Time Course of Evolution of Disability and Cause-Specific Mortality After Ischemic Stroke: Implications for Trial Design.
Ganesh A., Luengo-Fernandez R., Wharton RM., Gutnikov SA., Silver LE., Mehta Z., Rothwell PM., Oxford Vascular Study None.
BACKGROUND: Outcome in stroke trials is often based on a 3-month modified Rankin scale (mRS). How 3-month mRS relates to longer-term outcomes will depend on late recovery, delayed stroke-related deaths, recurrent strokes, and nonstroke deaths. We evaluated 3-month mRS and death/disability at 1 and 5 years in a population-based cohort study. METHODS AND RESULTS: In 3-month survivors of ischemic stroke (Oxford Vascular Study; 2002-2014), we related 3-month mRS to disability (defined as mRS >2) at 1 and 5 years and/or death rates (age/sex adjusted). Accrual of disability and index-stroke-related and nonstroke deaths in each poststroke year was categorized according to 3-month mRS. Among 1606 patients with acute ischemic stroke, 181 died within 3 months, but 126 index-stroke-related deaths and 320 other deaths occurred during the subsequent 4866 patient-years of follow-up up to 5 years. Although 69/126 (54.8%) post-3-month index-stroke-related deaths occurred after 1 year, mRS>2 at 1 year strongly predicted these deaths (adjusted hazard ratio=21.94, 95%CI 7.88-61.09, P<0.0001).

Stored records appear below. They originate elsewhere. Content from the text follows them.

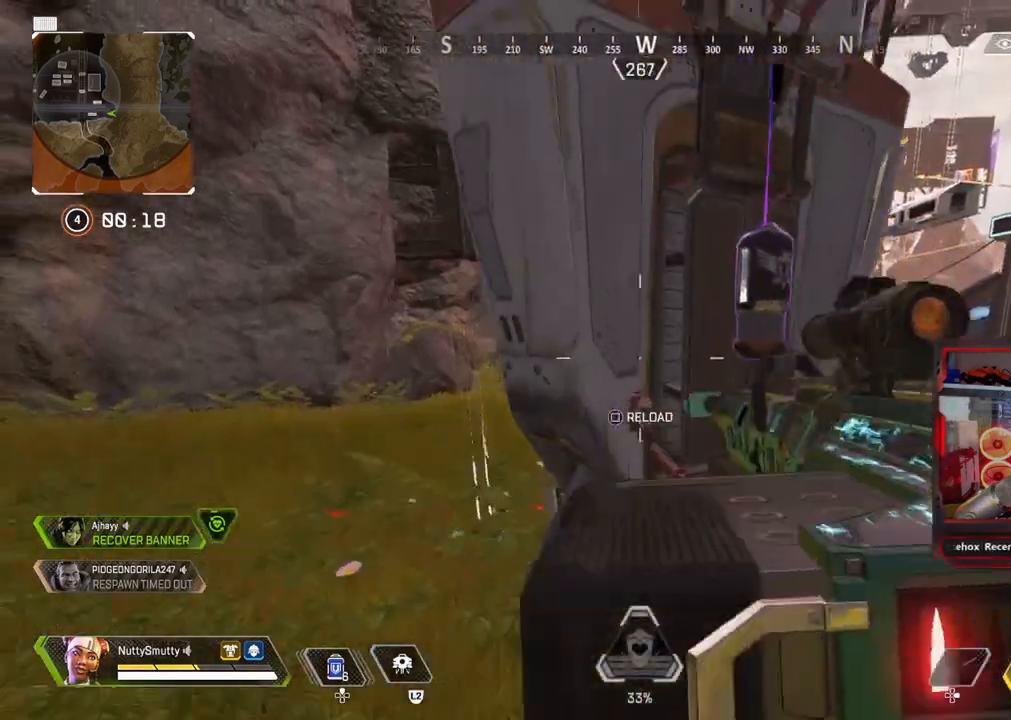
{"buttons": [], "left_stick": "center", "right_stick": "center", "events": [[233, "left_stick", "center"]]}
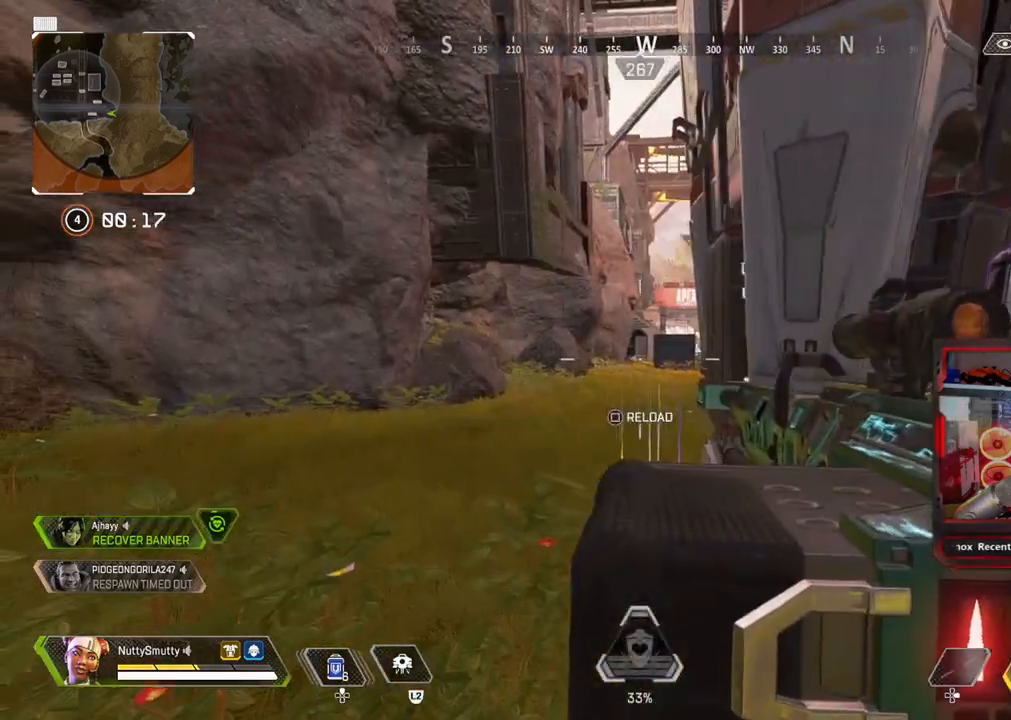
{"buttons": ["L1"], "left_stick": "center", "right_stick": "center", "events": [[17, "L1", "down"], [100, "right_stick", "up-right"], [133, "left_stick", "left"], [200, "right_stick", "center"], [250, "left_stick", "center"], [400, "left_stick", "right"], [450, "left_stick", "center"]]}
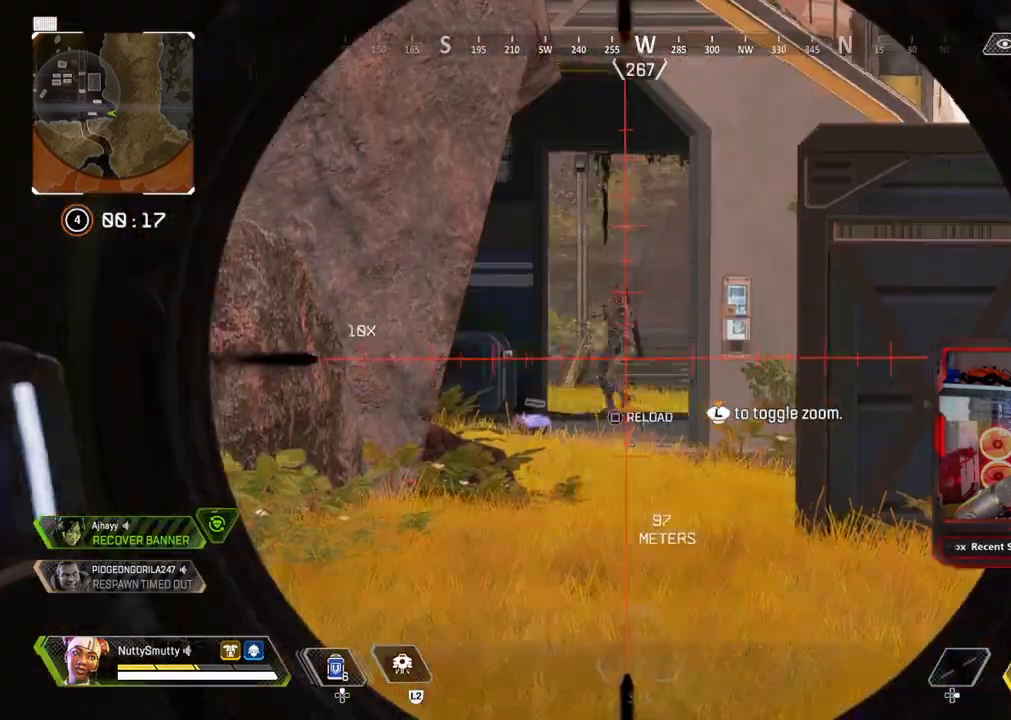
{"buttons": ["R1", "R3"], "left_stick": "right", "right_stick": "up-left", "events": [[283, "right_stick", "up-left"], [450, "R1", "down"], [500, "L1", "up"], [500, "R3", "down"], [500, "left_stick", "right"]]}
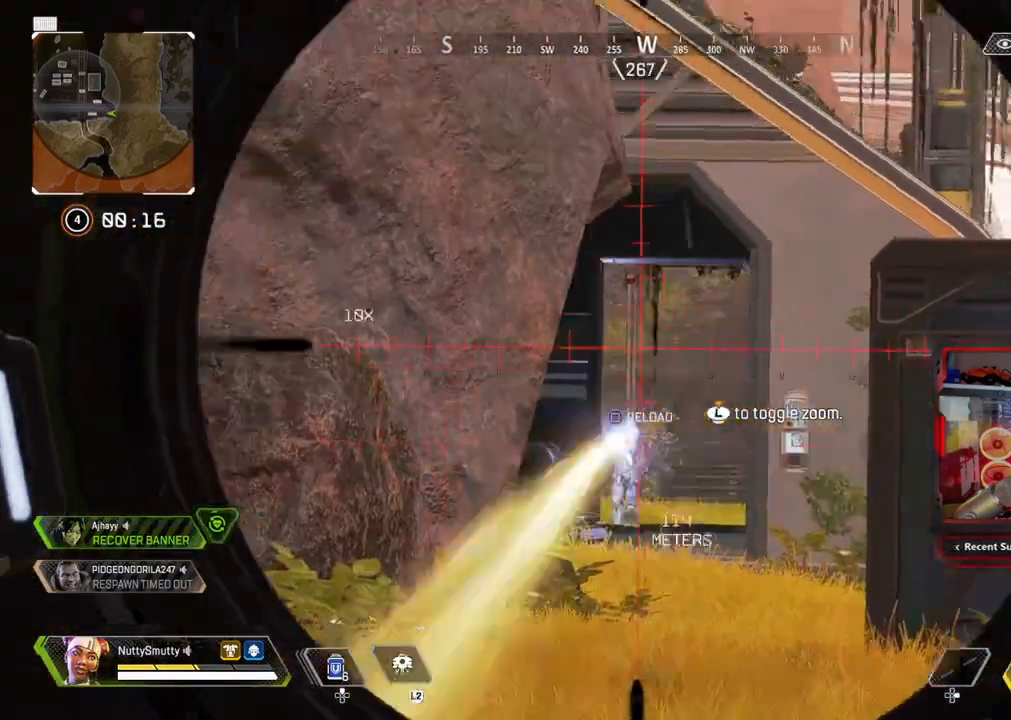
{"buttons": [], "left_stick": "left", "right_stick": "center", "events": [[50, "R1", "up"], [117, "R3", "up"], [117, "right_stick", "down"], [217, "right_stick", "down-right"], [383, "right_stick", "center"], [433, "left_stick", "center"], [483, "left_stick", "left"]]}
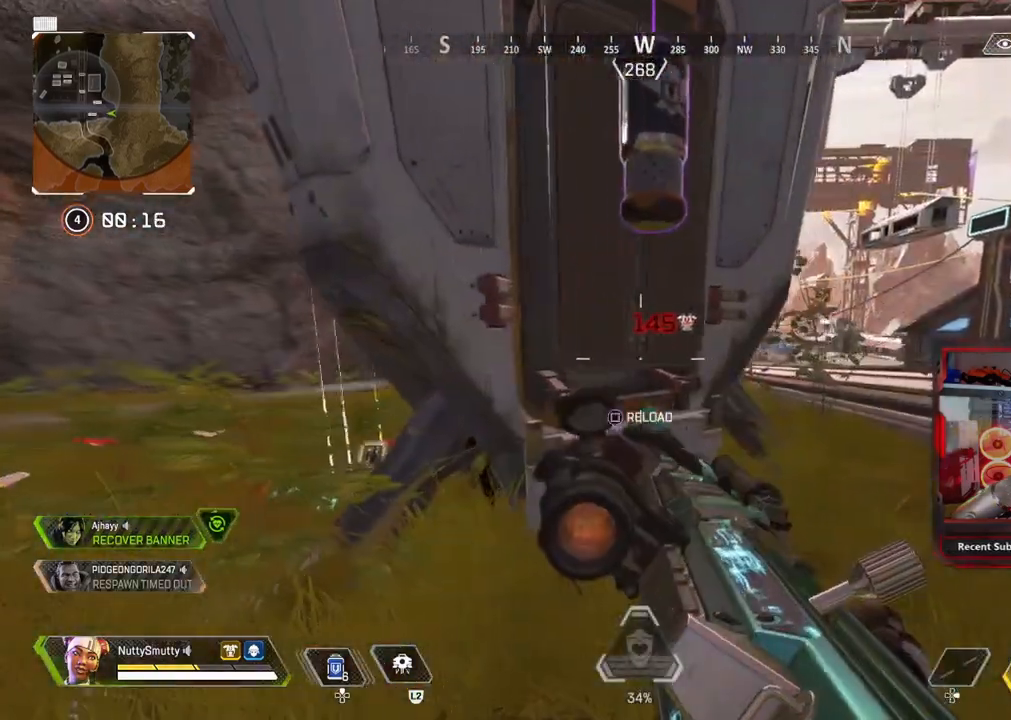
{"buttons": [], "left_stick": "center", "right_stick": "center", "events": [[83, "left_stick", "center"]]}
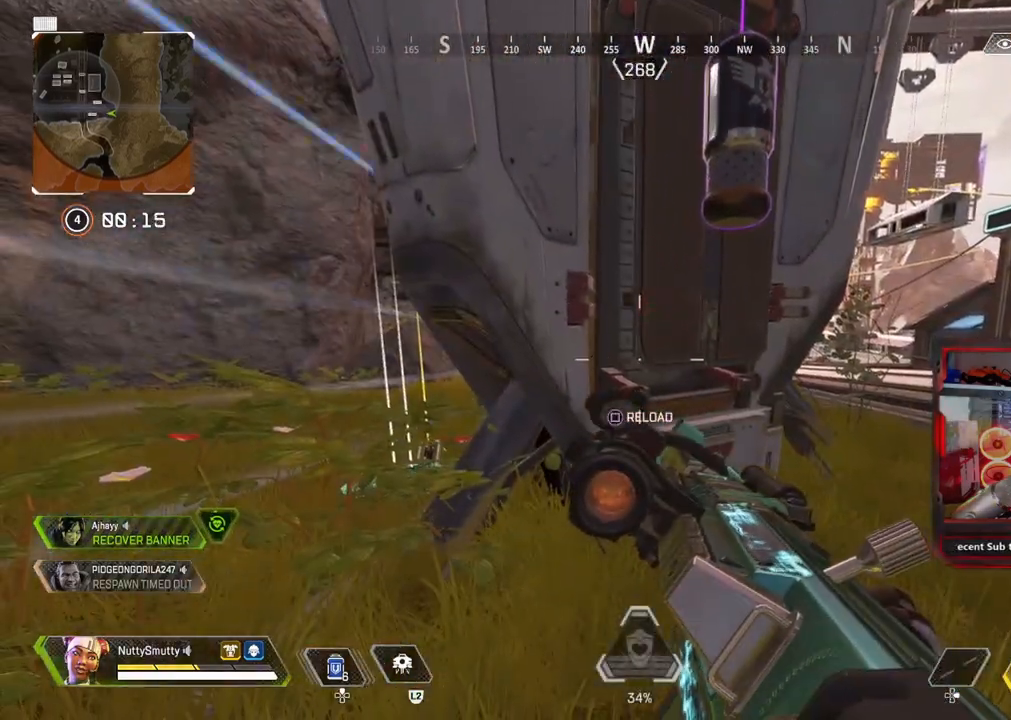
{"buttons": [], "left_stick": "left", "right_stick": "center", "events": [[250, "left_stick", "up-left"], [283, "R3", "down"], [283, "right_stick", "down"], [317, "L3", "down"], [367, "R3", "up"], [367, "right_stick", "down-right"], [417, "L3", "up"], [450, "left_stick", "left"], [483, "right_stick", "center"]]}
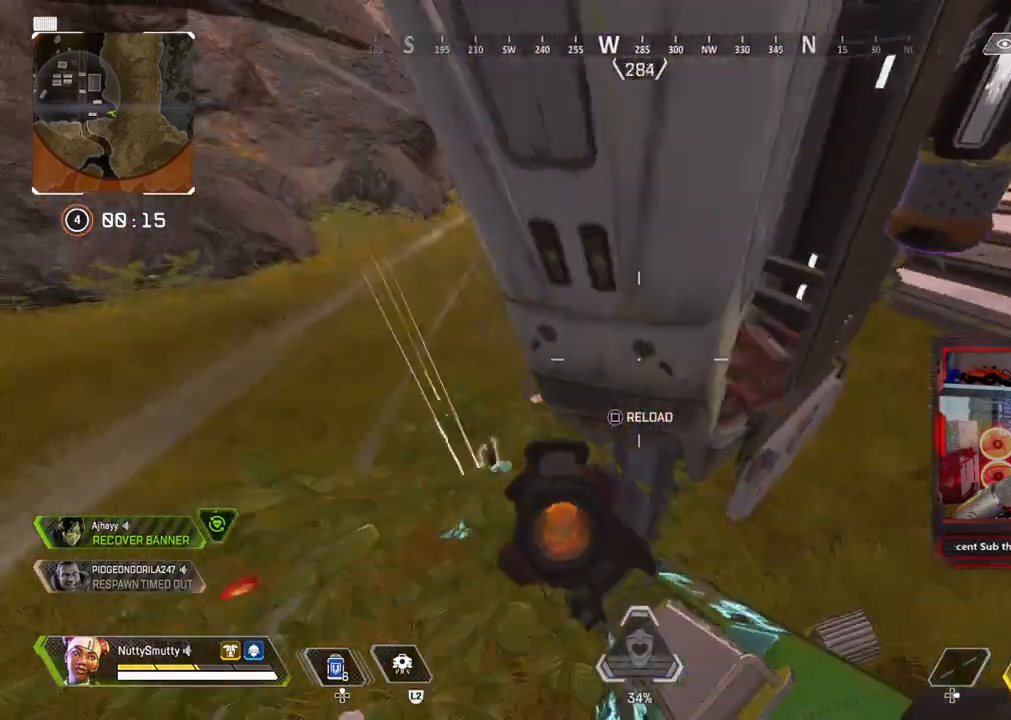
{"buttons": ["SQUARE"], "left_stick": "center", "right_stick": "center", "events": [[100, "SQUARE", "down"], [167, "left_stick", "center"]]}
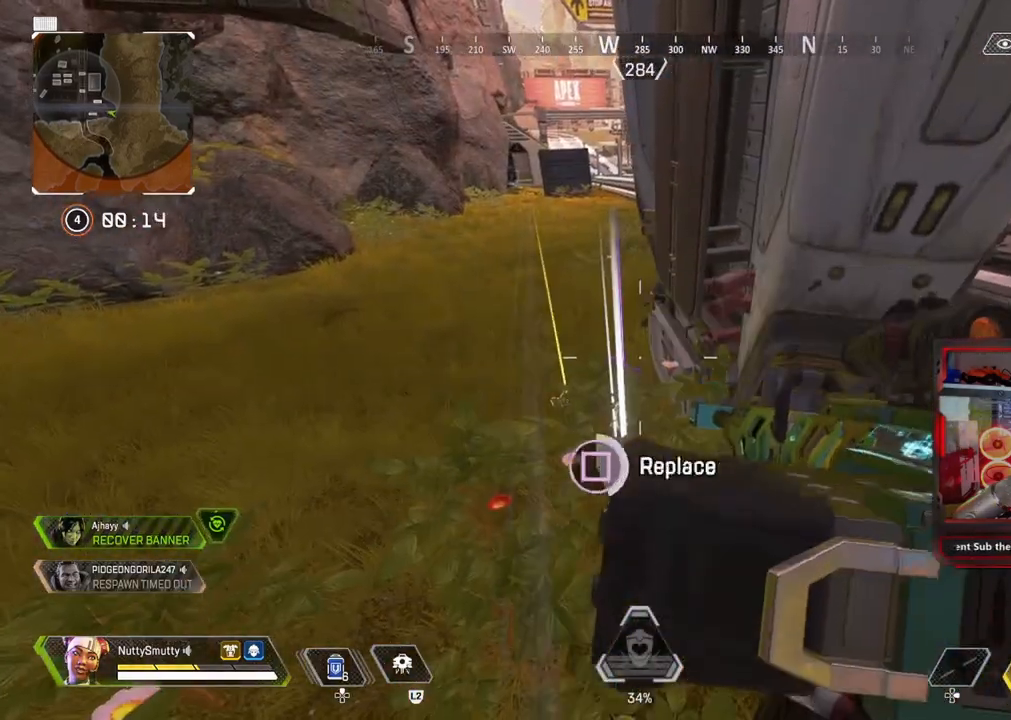
{"buttons": [], "left_stick": "down-left", "right_stick": "center", "events": [[233, "left_stick", "left"], [283, "SQUARE", "up"], [350, "SQUARE", "down"], [350, "left_stick", "right"], [433, "SQUARE", "up"], [500, "left_stick", "down-left"]]}
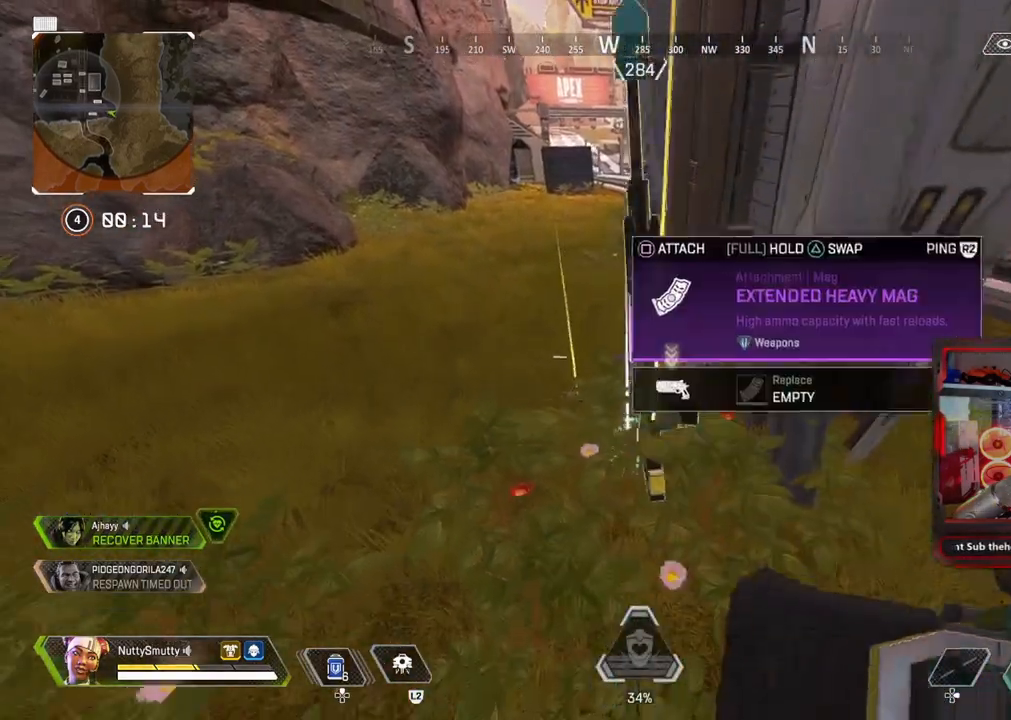
{"buttons": [], "left_stick": "left", "right_stick": "center", "events": [[17, "SQUARE", "down"], [17, "left_stick", "left"], [67, "SQUARE", "up"], [150, "SQUARE", "down"], [183, "left_stick", "up"], [217, "SQUARE", "up"], [300, "SQUARE", "down"], [367, "SQUARE", "up"], [383, "left_stick", "right"], [433, "SQUARE", "down"], [467, "left_stick", "left"], [500, "SQUARE", "up"]]}
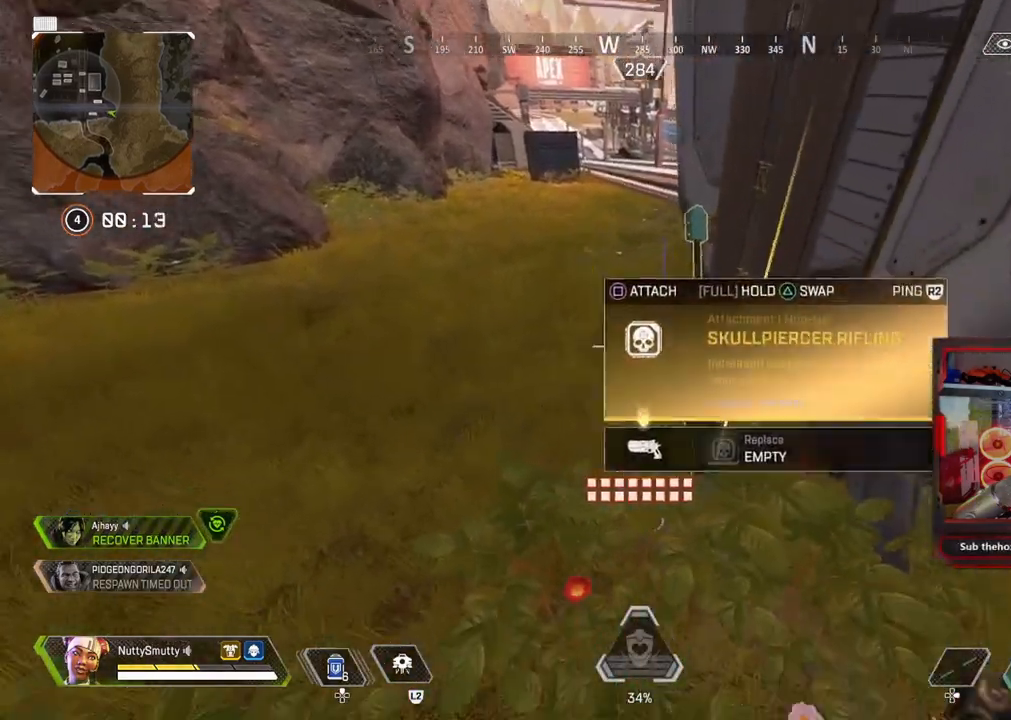
{"buttons": ["SQUARE"], "left_stick": "center", "right_stick": "center", "events": [[33, "left_stick", "down"], [67, "SQUARE", "down"], [133, "SQUARE", "up"], [133, "left_stick", "left"], [200, "left_stick", "up"], [217, "SQUARE", "down"], [283, "SQUARE", "up"], [333, "SQUARE", "down"], [367, "left_stick", "right"], [417, "SQUARE", "up"], [483, "SQUARE", "down"], [500, "left_stick", "center"]]}
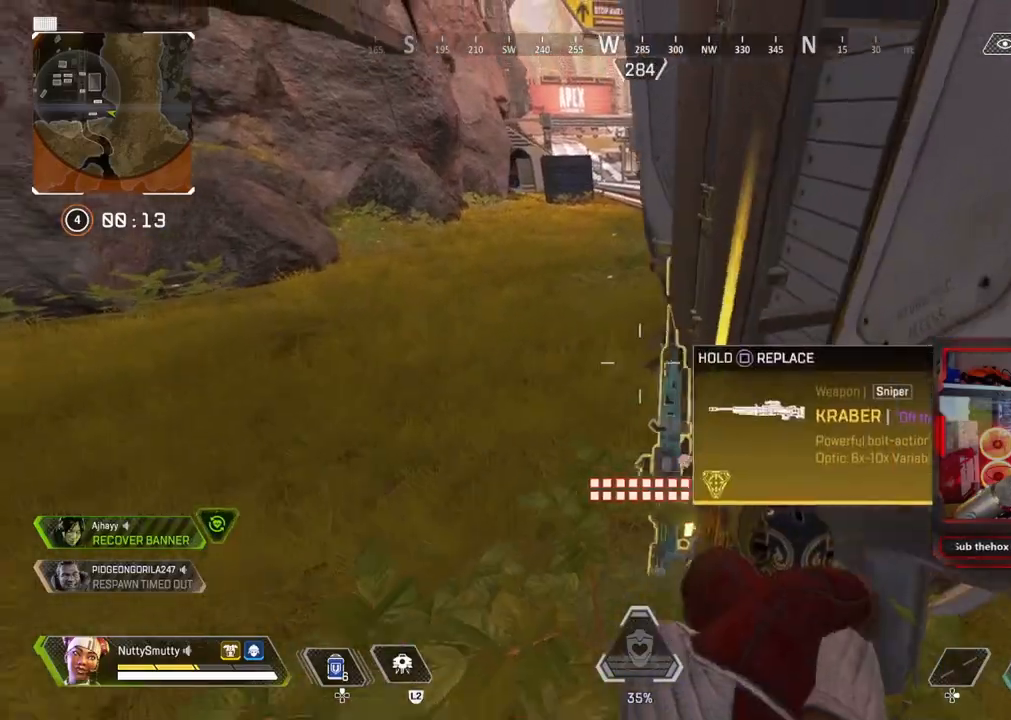
{"buttons": ["SQUARE"], "left_stick": "up", "right_stick": "center", "events": [[50, "SQUARE", "up"], [83, "left_stick", "down"], [100, "SQUARE", "down"], [183, "SQUARE", "up"], [233, "SQUARE", "down"], [283, "left_stick", "center"], [300, "SQUARE", "up"], [350, "SQUARE", "down"], [433, "SQUARE", "up"], [433, "left_stick", "up"], [500, "SQUARE", "down"]]}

Consequently, a 3-month mRS >2 was a strong independent predictor of death at both 1 year (adjusted hazard ratio=6.67, 95%CI 4.16-10.69, P<0.0001) and 5 years (adjusted hazard ratio=2.93, 95%CI 2.38-3.60, P<0.0001). Although mRS improved by ≥1 point from 3 months to 1 year in 317/1266 (25.0%) patients with 3-month mRS ≥1, improvement in mRS after 1 year was limited (improvement by ≥1 point: 91/858 [10.6%]; improvement to mRS ≤2: 13/353 [3.7%]). CONCLUSIONS: Our results reaffirm use of the 3-month mRS outcome in stroke trials. Although later recovery does occur, extending follow-up to 1 year would capture most long-term stroke-related disability. However, administrative mortality follow-up beyond 1 year has the potential to demonstrate translation of early disability gains into additional reductions in long-term mortality without much erosion by non-stroke-related deaths.